Listed entries:
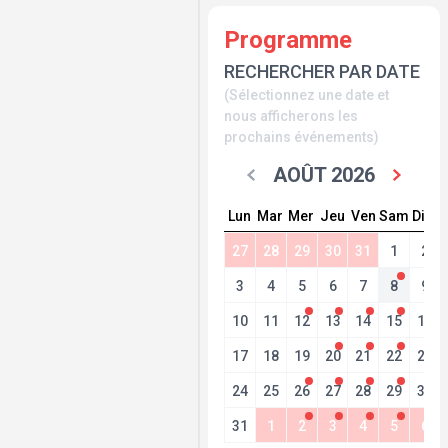
Programme
RECHERCHER PAR DATE
(Sélectionnez une date et
nous afficherons les
prochains événements)
AOÛT 2026
Lun
Mar
Mer
Jeu
Ven
Sam
Dim
27
28
29
30
31
1
2
3
4
5
6
7
8
9
10
11
12
13
14
15
16
17
18
19
20
21
22
23
24
25
26
27
28
29
30
31
1
2
3
4
5
6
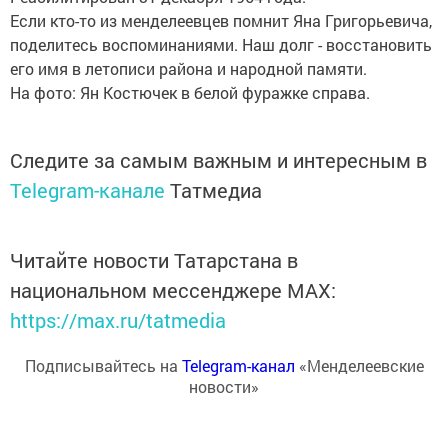
Если кто-то из менделеевцев помнит Яна Григорьевича,
поделитесь воспоминаниями. Наш долг - восстановить
его имя в летописи района и народной памяти.
На фото: Ян Костючек в белой фуражке справа.
Следите за самым важным и интересным в
Telegram-канале
Татмедиа
Читайте новости Татарстана в
национальном мессенджере MАХ:
https://max.ru/tatmedia
Подписывайтесь на
Telegram-канал
«Менделеевские
новости»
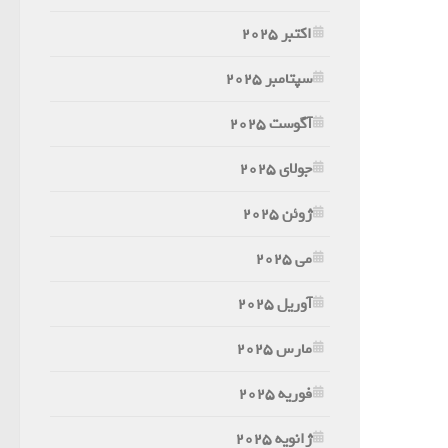
اکتبر 2025
سپتامبر 2025
آگوست 2025
جولای 2025
ژوئن 2025
می 2025
آوریل 2025
مارس 2025
فوریه 2025
ژانویه 2025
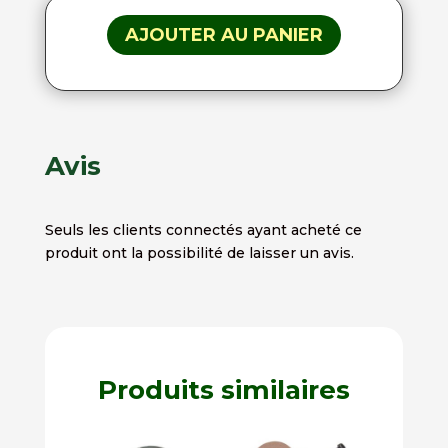
AJOUTER AU PANIER
Avis
Seuls les clients connectés ayant acheté ce
produit ont la possibilité de laisser un avis.
Produits similaires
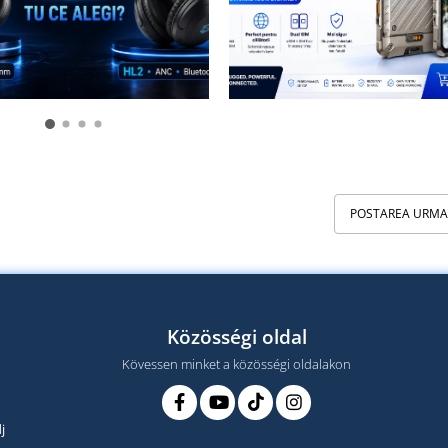
POSTAREA URM
Közösségi oldal
Kövessen minket a közösségi oldalakon
j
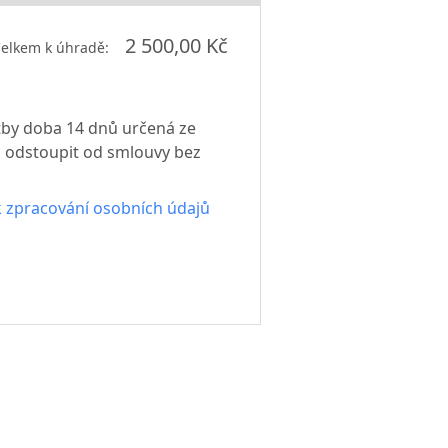
2 500,00 Kč
elkem k úhradě:
atby doba 14 dnů určená ze
 odstoupit od smlouvy bez
 zpracování osobních údajů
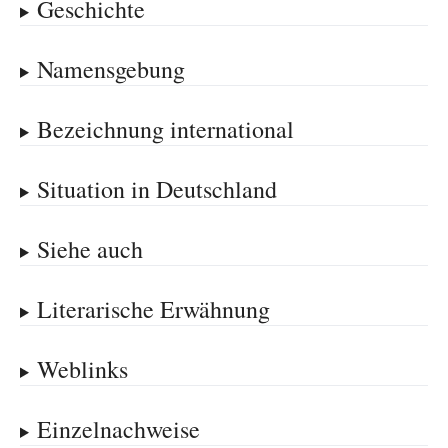
Geschichte
Namensgebung
Bezeichnung international
Situation in Deutschland
Siehe auch
Literarische Erwähnung
Weblinks
Einzelnachweise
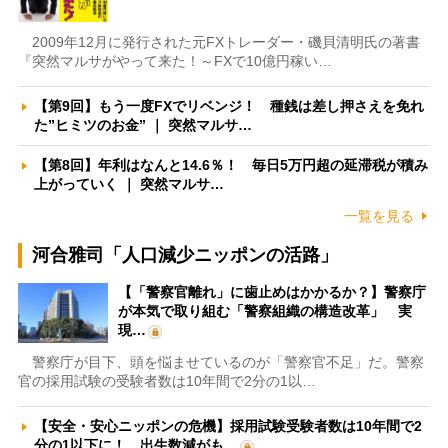
2009年12月に発行された元FXトレーダー・磯貝清明氏の著書
『突然マルサがやって来た！～FXで10億円稼い…
【第9回】もう一度FXでリベンジ！ 種銭は差し押さえを免れ
た”ヒミツのお金” ｜ 突然マルサ…
【第8回】年利はなんと14.6％！ 毎日5万円超の延滞税が積み
上がっていく ｜ 突然マルサ…
一覧を見る
河合雅司「人口減少ニッポンの活路」
【「警察官離れ」に歯止めはかかるか？】警察庁
が本気で取り組む「警察組織の構造改革」 実
現…
警察庁が目下、頭を悩ませているのが「警察官不足」だ。警察
官の採用試験の受験者数は10年間で2分の1以…
【安全・安心ニッポンの危機】採用試験受験者数は10年間で2
分の1以下に！ 出生数減がも…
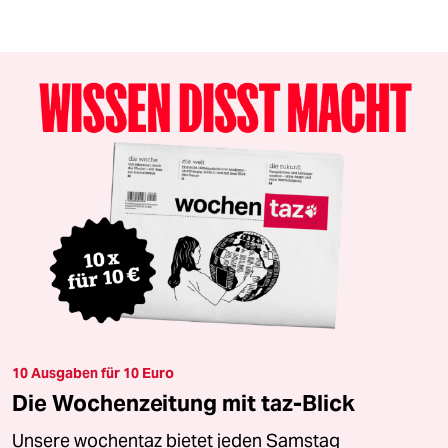
10 Ausgaben für 10 Euro
Die Wochenzeitung mit taz-Blick
Unsere wochentaz bietet jeden Samstag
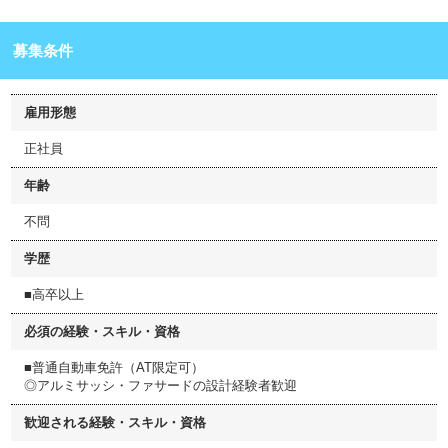
募集条件
雇用形態
正社員
年齢
不問
学歴
■高卒以上
必須の経験・スキル・資格
■普通自動車免許（AT限定可）
◎アルミサッシ・ファサードの設計経験者歓迎
歓迎される経験・スキル・資格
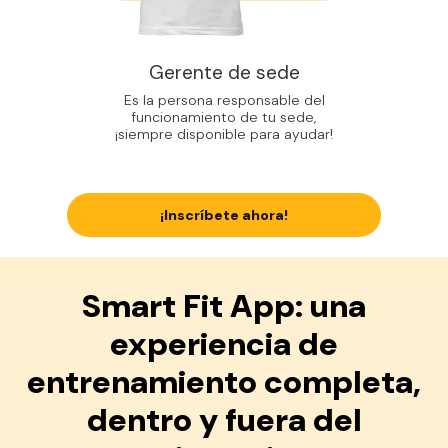
Gerente de sede
Es la persona responsable del
funcionamiento de tu sede,
¡siempre disponible para ayudar!
¡Inscríbete ahora!
Smart Fit App: una
experiencia de
entrenamiento completa,
dentro y fuera del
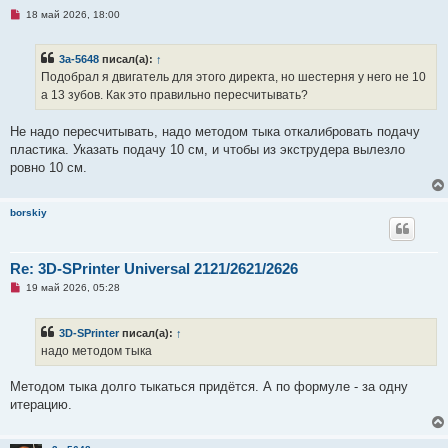
Н
18 май 2026, 18:00
е
п
р
3a-5648
писал(а):
↑
о
ч
Подобрал я двигатель для этого директа, но шестерня у него не 10
и
а 13 зубов. Как это правильно пересчитывать?
т
а
н
Не надо пересчитывать, надо методом тыка откалибровать подачу
н
о
пластика. Указать подачу 10 см, и чтобы из экструдера вылезло
е
ровно 10 см.
с
о
о
б
borskiy
щ
е
н
и
Re: 3D-SPrinter Universal 2121/2621/2626
е
Н
19 май 2026, 05:28
е
п
р
3D-SPrinter
писал(а):
↑
о
ч
надо методом тыка
и
т
а
Методом тыка долго тыкаться придётся. А по формуле - за одну
н
итерацию.
н
о
е
с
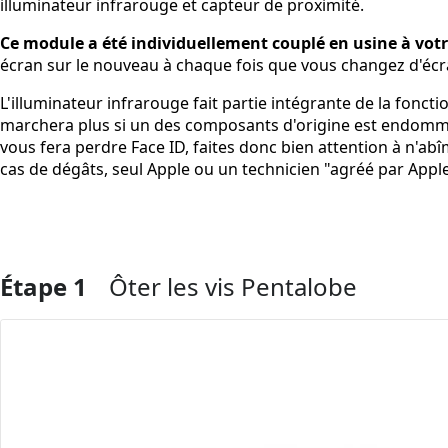
illuminateur infrarouge et capteur de proximité.
Ce module a été individuellement couplé en usine à vot
écran sur le nouveau à chaque fois que vous changez d'écr
L'illuminateur infrarouge fait partie intégrante de la fonct
marchera plus si un des composants d'origine est endomma
vous fera perdre Face ID, faites donc bien attention à n'a
cas de dégâts, seul Apple ou un technicien "agréé par Apple
Étape 1
Ôter les vis Pentalobe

What is required:
Going through the listing above, please work out how many lines contain the word "пересчитывать", and give the number alone.

Result of the task:
2